The reports of similar pre-HAART HIV-1 VL in individuals co-infected with HIV and HBV and those with HIV mono-infections has been observed in some studies [Harania et al., 2008; Laurent et al., 2009], but not in others [Konopnicki et al., 2005; Idoko et al., 2009]. Also, gender was not significant in predicting individuals infected with HIV who were likely to have HBsAg or anti-HCV, an observation which in contrast to other studies where men were shown to be more likely to have HBsAg [Diop-Ndiaye et al., 2008; Harania et al., 2008]. These differences may be difficult to explain in an African setting where data on injection drug users is not readily available.
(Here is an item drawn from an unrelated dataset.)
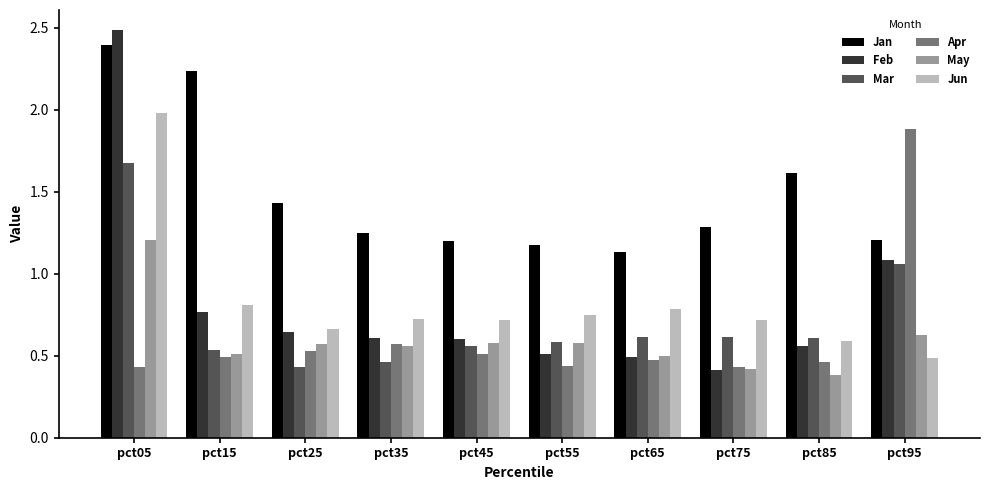

What is the sum of all Jun values?

8.2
In conclusion, the high prevalence of HBV infections among persons infected with HIV individuals suggests that screening for HBsAg should be routinely done before initiation of HAART and warrants the review of the treatment guidelines. Further studies are needed to understand the evolution of HBeAg and anti-HBe in African populations with HIV infection and its relation to CD4+.
Acknowledgements
We are grateful to the nurses and doctors at the Fevers Unit, Korle-Bu Teaching Hospital for making the study possible. Messrs Kwabena Obeng Duedu, Ernest Kwarteng, and Ms. Cecila Turkson are acknowledged for technical support and data collection. David Nana Adjei and Rev. Tom Ndanu of the College of Health Sciences, University of Ghana Medical School are also acknowledged for statistical support. The critical grammatical review of the manuscript by Dr. Diana Da-Ann Huang of Rush-Presbyterian-St. Luke's Medical Center, Chicago, Illinois, is acknowledged. HIV-1 plasma viral load kits were provided by the Programme Manager, National AIDS/STI Control Programme, and the University of Ghana staff PhD research grant.